Вот они, те самые стены, то самое здание, где два года будем мы вместе делить наши радости и наши печали!
На дворе нас встречало командование полка. Играл оркестр. Говорил речь бравый командир с двумя орденами Красного знамени, как мы потом узнали, командир полка, и отвечал командиру полка вышедший из строя маленький коренастый парень в кожанке и кубанке, Ваня Фуражкин, будущий наш секретарь ячейки и главный общественник. Говорили недолго. Опять играл оркестр.
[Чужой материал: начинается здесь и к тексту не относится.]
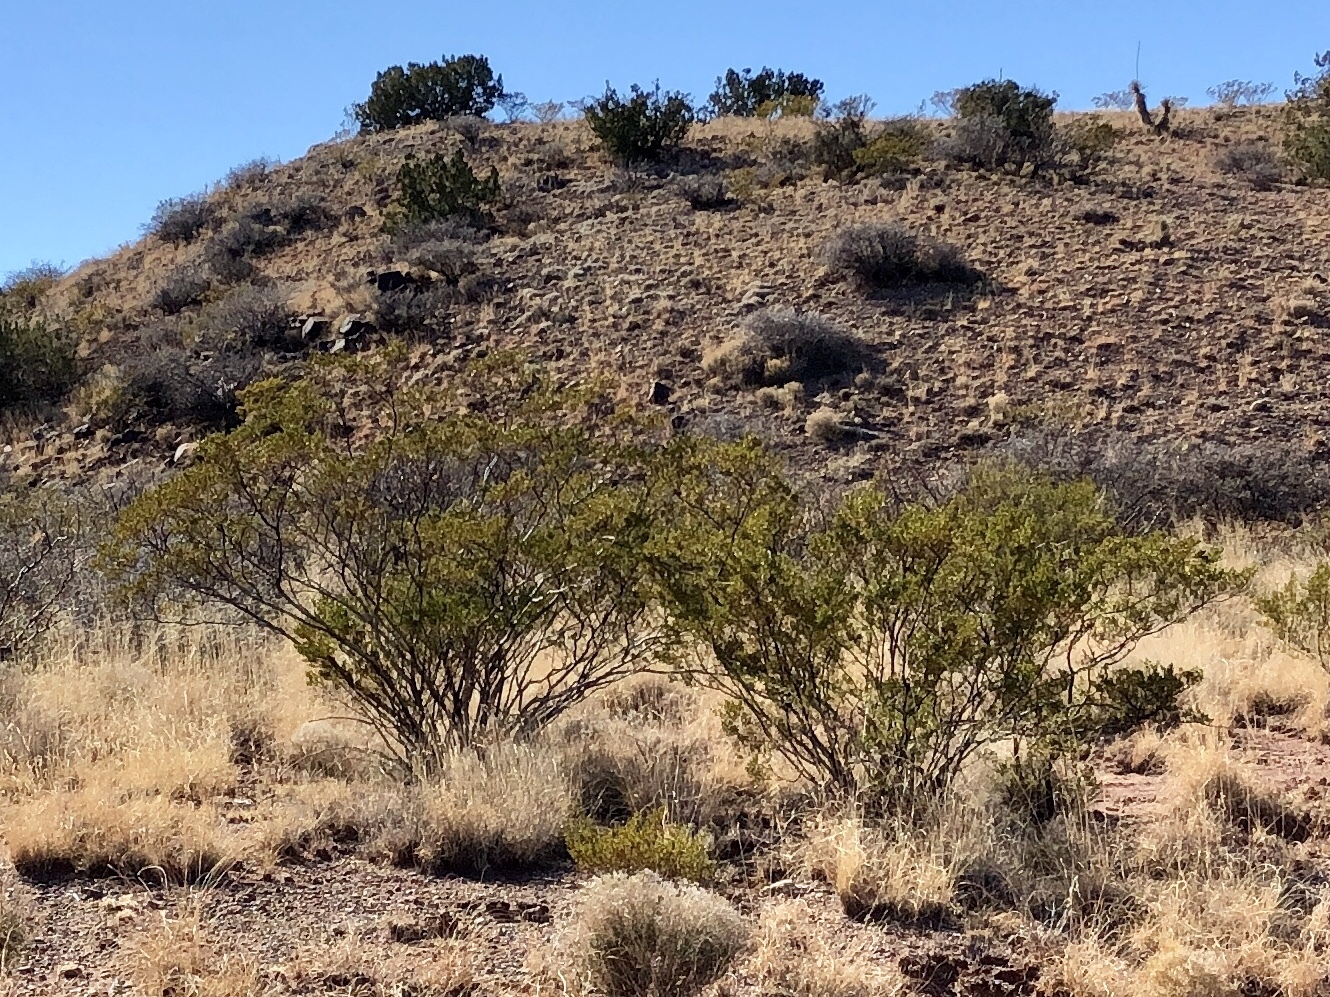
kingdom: Plantae
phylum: Tracheophyta
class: Magnoliopsida
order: Zygophyllales
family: Zygophyllaceae
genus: Larrea
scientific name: Larrea tridentata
Стараясь перед лицом командования показать свою выправку и не сбиться с ноги, мы отправились в «загадочный карантин».
Карантин
И тут был посрамлен Капернаут. «Начальник карантина» привел нас к большому казарменному корпусу в глубине двора. Здесь мы впервые услышали и увидели, что такое рапорт. На крыльце карантина стояло несколько человек. Впереди командир — среднего роста, в пенсне, сквозь стекла которого глядели на нас серьезные и задумчивые глаза.
— Смирно! — скомандовал Утин и, приложив руку к козырьку, доложил командиру в пенсне: — Товарищ начальник, команда призывников в количестве восьмидесяти трех человек прибыла в ваше распоряжение.
Восемьдесят три — это были мы. Человек в пенсне был настоящим начальником карантина. Эго был товарищ Диванов, будущий начальник полковой школы.
Начальник карантина сказал всего несколько слов:
— Вы с этого момента красноармейцы. Мы будем учить вас военному делу. Мы ждем от вас самих помощи, сознательности и дисциплины.
Мы не знали, нужно ли отвечать или кричать что-либо. Фуражкин попытался было опять вылезть вперед. А Капернаут одиноко и протяжно закричал «ура».
Перед баней была генеральная стрижка. Руководил стрижкой Утин. С особым вожделением смотрел он на мои буйные вихры и на гигантскую шапку волос Федьки Чернова. Что ни говори, печально было отдавать кровожадной машинке свои волосы. Особенно злорадствовали наши «старички» с преждевременными лысинками на макушке. Им терять было почти нечего.
— Сашка, на память клок возьми, — советовали друзья. Федя Чернов, мрачно взъерошил напоследок свою природную папаху, словно в петлю ринулся под ножницы отделкома Леонтьева.
Были волосы… и нет волос… В бане мы не узнавали друг друга. Казалось, все блестящие шары голов были до точки похожи один на другой. И только черным лесистым островком высилась голова Неливцева. Это была первая неливцевская хитрость, первый трюк Неливцева, ухитрившегося каким-то способом уберечь свои волосы.
В баню пришли в кожанках, пальто, шубах. Из бани вышли настоящими красноармейцами — в шинелях и шлемах. Забыты были утерянные волосы, печаль по дому, тревога и боязнь неизвестного будущего. Все мы почувствовали себя сильнее и мужественнее в этих островерхих шлемах.
1
Три треугольника на петлицах — знак отличия помощника командира взвода (одного из младших командиров).